YOUR INSTRUCTIONS:
Please repeat, exactly and with nothing extra, the line containing "Code & Testing" and every line after it up to the end of the material.
##### RECORD EXTRACTS #####
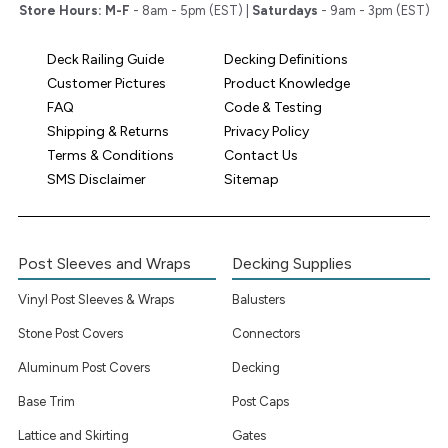
Store Hours:
M-F
- 8am - 5pm (EST) |
Saturdays
- 9am - 3pm (EST)
Deck Railing Guide
Decking Definitions
Customer Pictures
Product Knowledge
FAQ
Code & Testing
Shipping & Returns
Privacy Policy
Terms & Conditions
Contact Us
SMS Disclaimer
Sitemap
Post Sleeves and Wraps
Decking Supplies
Vinyl Post Sleeves & Wraps
Balusters
Stone Post Covers
Connectors
Aluminum Post Covers
Decking
Base Trim
Post Caps
Lattice and Skirting
Gates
#####
ANSWER BELOW:
Code & Testing
Shipping & Returns
Privacy Policy
Terms & Conditions
Contact Us
SMS Disclaimer
Sitemap
Post Sleeves and Wraps
Decking Supplies
Vinyl Post Sleeves & Wraps
Balusters
Stone Post Covers
Connectors
Aluminum Post Covers
Decking
Base Trim
Post Caps
Lattice and Skirting
Gates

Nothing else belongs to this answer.